I note that the syntax includes

hexchar = non-surrogate / (high-surrogate "\" %x75 low-surrogate)
non-surrogate = ((DIGIT / "A"/"B"/"C" / "E"/"F") 3HEXDIG) /
                 ("D" %x30-37 2HEXDIG )
high-surrogate = "D" ("8"/"9"/"A"/"B") 2HEXDIG
low-surrogate = "D" ("C"/"D"/"E"/"F") 2HEXDIG

But I'm not sure these constructs are actually used?

glyn commented 1 year ago

hexchar is referenced towards the end of the previous production:

escapable           = ( %x62 / %x66 / %x6E / %x72 / %x74 / ; \b \f \n \r \t
                          ; b /         ;  BS backspace U+0008
                          ; t /         ;  HT horizontal tab U+0009
                          ; n /         ;  LF line feed U+000A
                          ; f /         ;  FF form feed U+000C
                          ; r /         ;  CR carriage return U+000D
                          "/" /          ;  /  slash (solidus) U+002F
                          "\" /          ;  \  backslash (reverse solidus) U+005C
                          (%x75 hexchar) ;  uXXXX      U+XXXX
                      )

From this, the only \uXXXX escapes which are currently supported have precisely four hex digits, thus ruling out \u1F600 (which has five hex digits). This is the same as JSON.

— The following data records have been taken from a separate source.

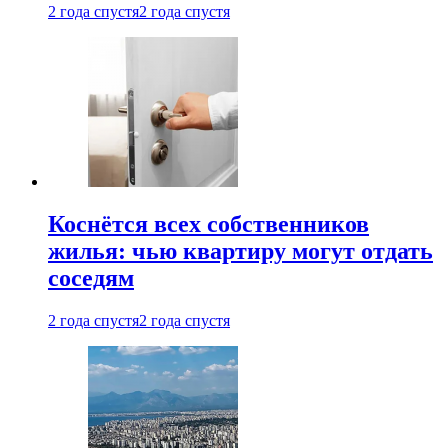
2 года спустя
2 года спустя
Коснётся всех собственников
жилья: чью квартиру могут отдать
соседям
2 года спустя
2 года спустя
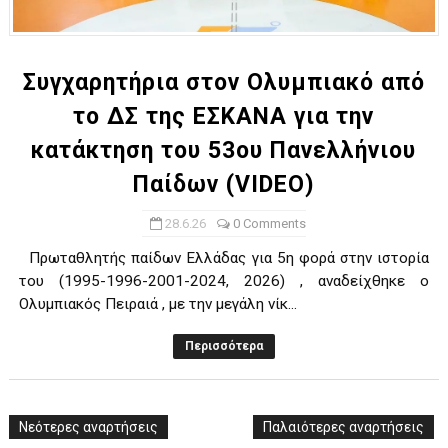
ΧΡΟΝΙΑ ΠΟΛΛΑ ΣΤΟ ΕΛΛΗΝΙΚΟ ΜΠΑΣΚΕΤ : 39Η ΕΠΕΤΕΙΟΣ ΑΠΟ 
Ο δρόμος για τον 29ο τελικό κυπέλλου ανδρών ΕΣΚΑΝΑ Μανδρα
Συγχαρητήρια στον Ολυμπιακό από
το ΔΣ της ΕΣΚΑΝΑ για την
U21: Τεράστια πρόκριση για τον Πανελευσινιακό στον τελικό 
κατάκτηση του 53ου Πανελλήνιου
Γ΄ανδρών play offs : "Σκληρό" καρύδι η Φιλία Περάματος έφερε
Παίδων (VIDEO)
Play off B εφήβων Β φάση Στο f4 ΑΕ Ρέντη, Πέρα , Ερμής Αργυ
28.6.26
0 Comments
Πρωταθλητής παίδων Ελλάδας για 5η φορά στην ιστορία
του (1995-1996-2001-2024, 2026) , αναδείχθηκε ο
Ολυμπιακός Πειραιά , με την μεγάλη νίκ...
Περισσότερα
Νεότερες αναρτήσεις
Παλαιότερες αναρτήσεις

So the spec is specific and it forces you to use unescaped characters for emoji etc.

timbray commented 1 year ago

I think it should be stated explicitly that the rules are exactly the same as JSON.

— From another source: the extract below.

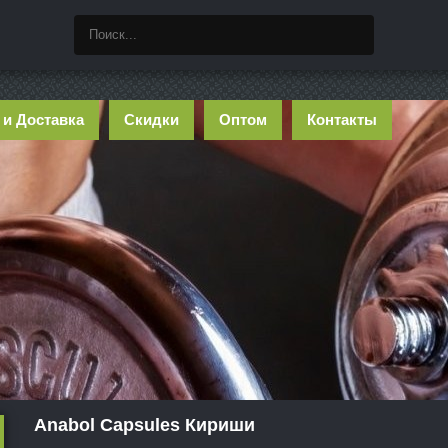
 и Доставка
Скидки
Оптом
Контакты
Anabol Capsules Кириши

I also view JSON as being stupid and basically wrong on this issue and wonder why we have to stick with exactly 4 digits - JSONPath isn't JSON. Consistency with existing implementations?

cabo commented 1 year ago

3.5.1 has this:

Note: double-quoted strings follow the JSON string syntax ({{Section 7 of RFC8259}}); single-quoted strings follow an analogous pattern ({{syntax-index}}).

This is only a note, and is not explicitly repeated in other places making use of strings, but it seems to indicate the hexchar syntax is in actual use. BTW, hexchar is non-surrogate / (high-surrogate "\" %x75 low-surrogate), so the comment on the place where it is used is misleading.

cabo commented 1 year ago

JSON just inherited the atrocious JavaScript syntax for this; we can't really blame JSON for following its main design rule (don't invent where JavaScript already has something defined). I sure wouldn't mind a more 20xx syntax for beyond-BMP characters as an alternative; where would we steal that from?

cabo commented 1 year ago

JavaScript (ES2020) has \u{ CodePoint }, where CodePoint :: HexDigits but only if MV of HexDigits ≤ 0x10FFFF. This aligns with other languages I have seen. Is there any JSONPath implementation that already does this?

cabo commented 1 year ago

ES2011 (5.1) didn't have \u{nnn}, ES2015 (6) seems to have introduced it. They allow leading zeroes (duh).

cabo commented 1 year ago

2023-01-10 Interim: That would be innovation, biased to JavaScript. Rough consensus: no innovation.

glyn commented 1 year ago

Let's add a note saying that the syntax is the same as JSON.

cabo commented 1 year ago

2023-01-10 Interim: Leave a note that this is exactly the same as JSON.